--- Exercise prompt ---
Print each record exactly as it appears, but drop the images.

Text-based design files
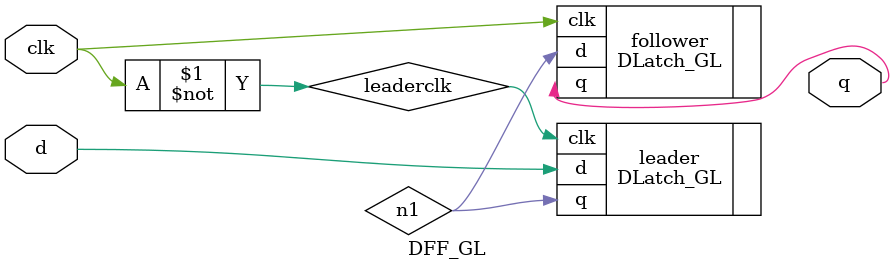
<source format=v>

`ifndef DFF_GL_V
`define DFF_GL_V

`include "DLatch_GL.v"

module DFF_GL
(
  (* keep=1 *) input  wire clk,
  (* keep=1 *) input  wire d,
  (* keep=1 *) output wire q
);

  wire leaderclk;
  not(leaderclk, clk);

  wire n1;

  // Instantiating 2 D Latches to create a D Flip-Flop with a not connected to one's clock
  DLatch_GL leader(
    .clk(leaderclk),
    .d(d),
    .q(n1)
  );

  DLatch_GL follower(
    .clk(clk),
    .d(n1),
    .q(q)
  );

endmodule

`endif /* DFF_GL_V */


</source>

--- Solution for this problem ---
<source format=v>

`ifndef DFF_GL_V
`define DFF_GL_V

`include "DLatch_GL.v"

module DFF_GL
(
  (* keep=1 *) input  wire clk,
  (* keep=1 *) input  wire d,
  (* keep=1 *) output wire q
);

  wire leaderclk;
  not(leaderclk, clk);

  wire n1;

  // Instantiating 2 D Latches to create a D Flip-Flop with a not connected to one's clock
  DLatch_GL leader(
    .clk(leaderclk),
    .d(d),
    .q(n1)
  );

  DLatch_GL follower(
    .clk(clk),
    .d(n1),
    .q(q)
  );

endmodule

`endif /* DFF_GL_V */


</source>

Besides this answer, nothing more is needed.